> **Assigned task**: Figure out how many lines in these records contain "decembrie". Only the number belongs in the reply.

◆ ◆ ◆ ◆ ◆

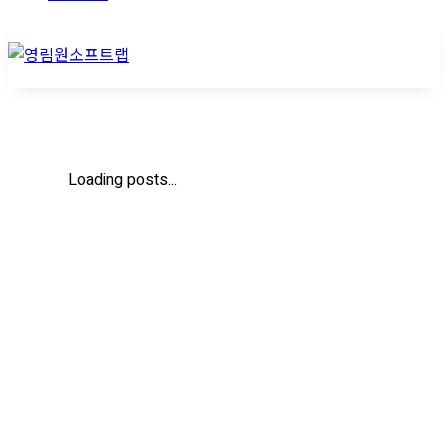
Loading posts...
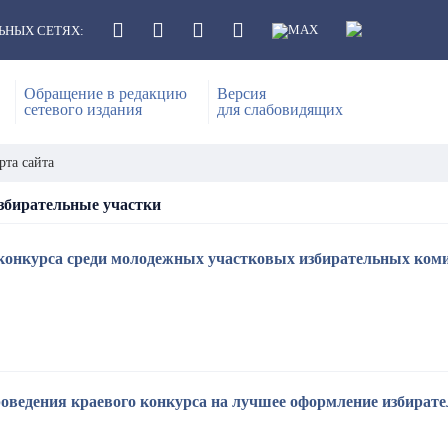
ЬНЫХ СЕТЯХ:
Обращение в редакцию
Версия
сетевого издания
для слабовидящих
рта сайта
збирательные участки
конкурса среди молодежных участковых избирательных ком
роведения краевого конкурса на лучшее оформление избирате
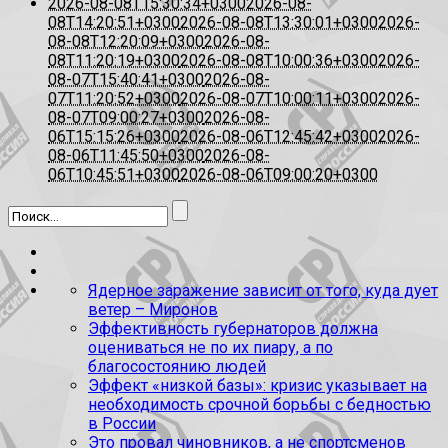
2026-08-08T15:30:34+0300
2026-08-
08T14:20:51+0300
2026-08-08T13:30:01+0300
2026-
08-08T12:20:09+0300
2026-08-
08T11:20:19+0300
2026-08-08T10:00:36+0300
2026-
08-07T15:40:41+0300
2026-08-
07T11:20:52+0300
2026-08-07T10:00:11+0300
2026-
08-07T09:00:27+0300
2026-08-
06T15:15:26+0300
2026-08-06T12:45:42+0300
2026-
08-06T11:45:50+0300
2026-08-
06T10:45:51+0300
2026-08-06T09:00:20+0300
Ядерное заражение зависит от того, куда дует
ветер – Миронов
Эффективность губернаторов должна
оцениваться не по их пиару, а по
благосостоянию людей
Эффект «низкой базы»: кризис указывает на
необходимость срочной борьбы с бедностью
в России
Это провал чиновников, а не спортсменов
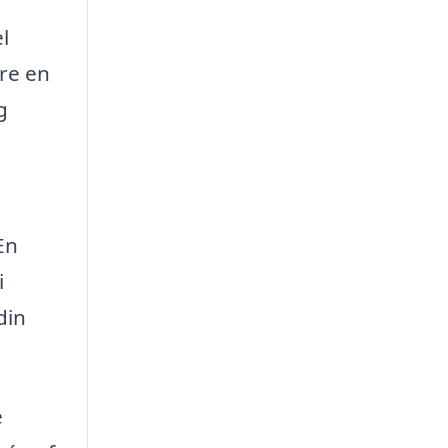
l
ære en
g
En
i
din
e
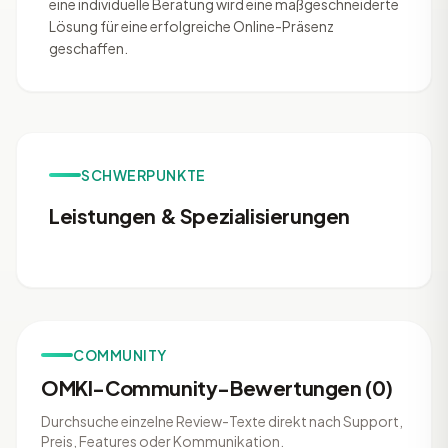
eine individuelle Beratung wird eine maßgeschneiderte
Lösung für eine erfolgreiche Online-Präsenz
geschaffen.
SCHWERPUNKTE
Leistungen & Spezialisierungen
COMMUNITY
OMKI-Community-Bewertungen (0)
Durchsuche einzelne Review-Texte direkt nach Support,
Preis, Features oder Kommunikation.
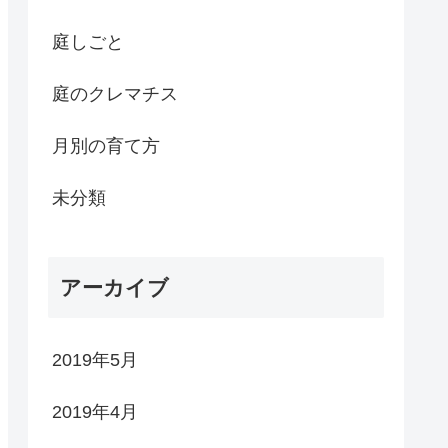
庭しごと
庭のクレマチス
月別の育て方
未分類
アーカイブ
2019年5月
2019年4月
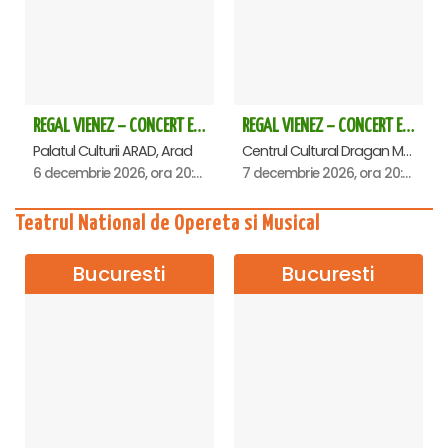
REGAL VIENEZ – CONCERT EXTRAORDINAR DE CRACIUN - Arad
REGAL VIENEZ – CONCERT EXTRAORDINAR DE CRACIUN - Deva
Palatul Culturii ARAD, Arad
Centrul Cultural Dragan Muntean, Deva
6 decembrie 2026, ora 20:00
7 decembrie 2026, ora 20:00
Teatrul National de Opereta si Musical
Bucuresti
Bucuresti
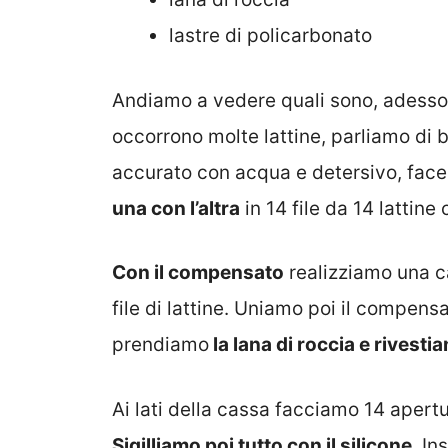
lastre di policarbonato
Andiamo a vedere quali sono, adesso
occorrono molte lattine, parliamo di
accurato con acqua e detersivo, fac
una con l’altra
in 14 file da 14 lattine
Con il compensato
realizziamo una c
file di lattine. Uniamo poi il compensa
prendiamo
la lana di roccia e rivest
Ai lati della cassa facciamo 14 apertu
Sigilliamo poi tutto con il silicone
. In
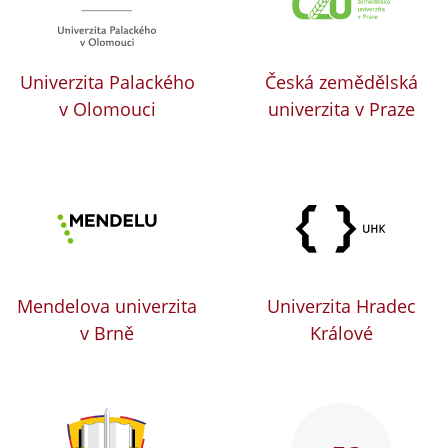
Univerzita Palackého
Česká zemědělská
v Olomouci
univerzita v Praze
Mendelova univerzita
Univerzita Hradec
v Brně
Králové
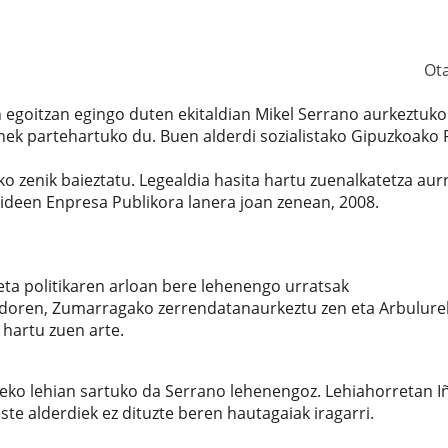
Ot
egoitzan egingo duten ekitaldian Mikel Serrano aurkeztuk
enek partehartuko du. Buen alderdi sozialistako Gipuzkoako 
o zenik baieztatu. Legealdia hasita hartu zuenalkatetza aur
ideen Enpresa Publikora lanera joan zenean, 2008.
eta politikaren arloan bere lehenengo urratsak
ndoren, Zumarragako zerrendatanaurkeztu zen eta Arbulure
 hartu zuen arte.
eko lehian sartuko da Serrano lehenengoz. Lehiahorretan I
te alderdiek ez dituzte beren hautagaiak iragarri.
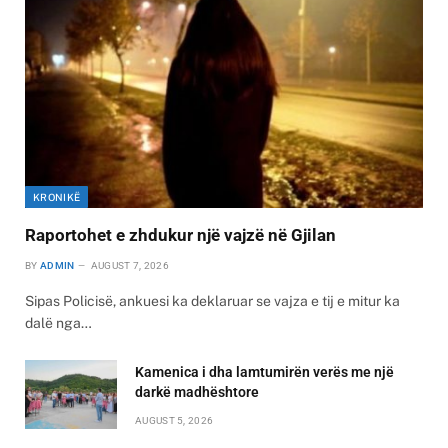
KRONIKË
Raportohet e zhdukur një vajzë në Gjilan
BY
ADMIN
AUGUST 7, 2026
Sipas Policisë, ankuesi ka deklaruar se vajza e tij e mitur ka
dalë nga…
Kamenica i dha lamtumirën verës me një
darkë madhështore
AUGUST 5, 2026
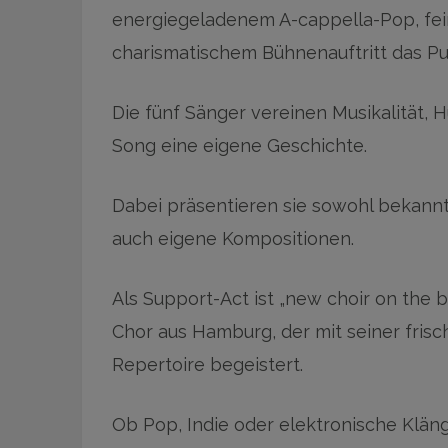
energiegeladenem A-cappella-Pop, fei
charismatischem Bühnenauftritt das Pu
Die fünf Sänger vereinen Musikalität,
Song eine eigene Geschichte.
Dabei präsentieren sie sowohl bekann
auch eigene Kompositionen.
Als Support-Act ist „new choir on the 
Chor aus Hamburg, der mit seiner fri
Repertoire begeistert.
Ob Pop, Indie oder elektronische Klä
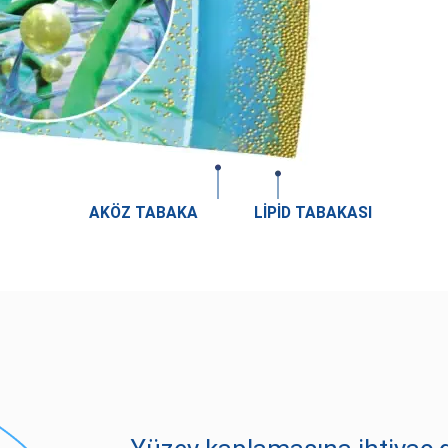
AKÖZ TABAKA
LİPİD TABAKASI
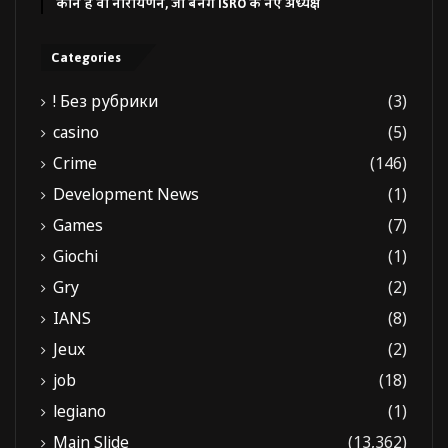
कौन हैं वी नारायणन, जो बनेंगे ISRO के नए अध्यक्ष
Categories
! Без рубрики
(3)
casino
(5)
Crime
(146)
Development News
(1)
Games
(7)
Giochi
(1)
Gry
(2)
IANS
(8)
Jeux
(2)
job
(18)
legiano
(1)
Main Slide
(13,362)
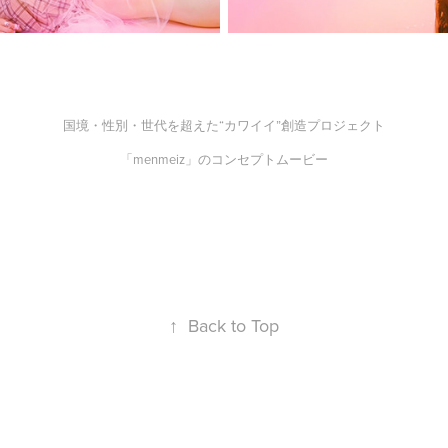
国境・性別・世代を超えた“カワイイ”創造プロジェクト
「menmeiz」のコンセプトムービー
↑
Back to Top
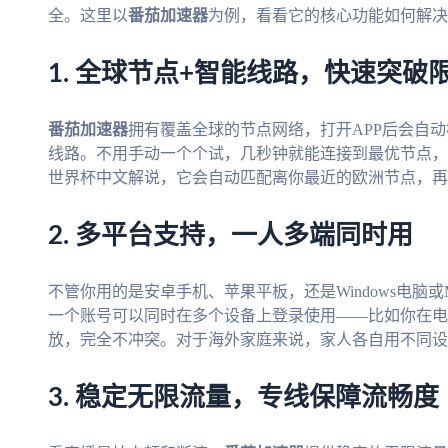
全。这里以
番茄加速器
为例，看看它的核心功能如何解决
1. 全球节点+智能线路，快速突破
番茄加速器
拥有覆盖全球的节点网络，打开APP后会自
线路。不用手动一个个试，几秒钟就能连接到最优节点，
世界杯中文解说，它会自动匹配离你最近的欧洲节点，再
2. 多平台支持，一人多端同时用
不管你用的是安卓手机、苹果平板，还是Windows电脑或Ma
一个账号可以同时在多个设备上登录使用——比如你在电
放，完全不冲突。对于海外家庭来说，家人各自用不同设
3. 稳定无限流量，专线保障流畅度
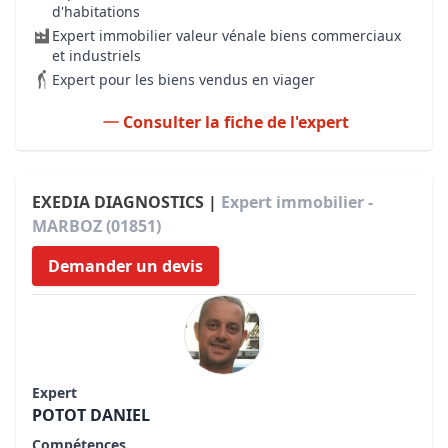
d'habitations
Expert immobilier valeur vénale biens commerciaux
et industriels
Expert pour les biens vendus en viager
Consulter la fiche de l'expert
EXEDIA DIAGNOSTICS |
Expert immobilier -
MARBOZ (01851)
Demander un devis
Expert
POTOT DANIEL
Compétences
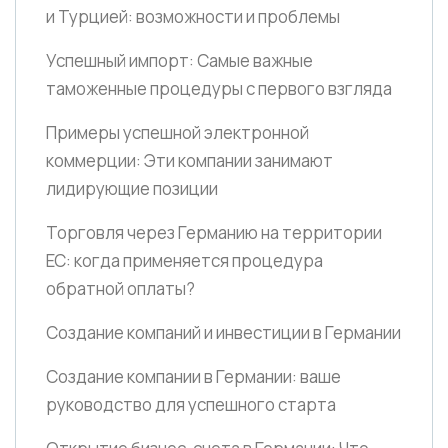
и Турцией: возможности и проблемы
Успешный импорт: Самые важные
таможенные процедуры с первого взгляда
Примеры успешной электронной
коммерции: Эти компании занимают
лидирующие позиции
Торговля через Германию на территории
ЕС: когда применяется процедура
обратной оплаты?
Создание компаний и инвестиции в Германии
Создание компании в Германии: ваше
руководство для успешного старта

◆ ◆ ◆ ◆ ◆

> **Result of the exercise**: 2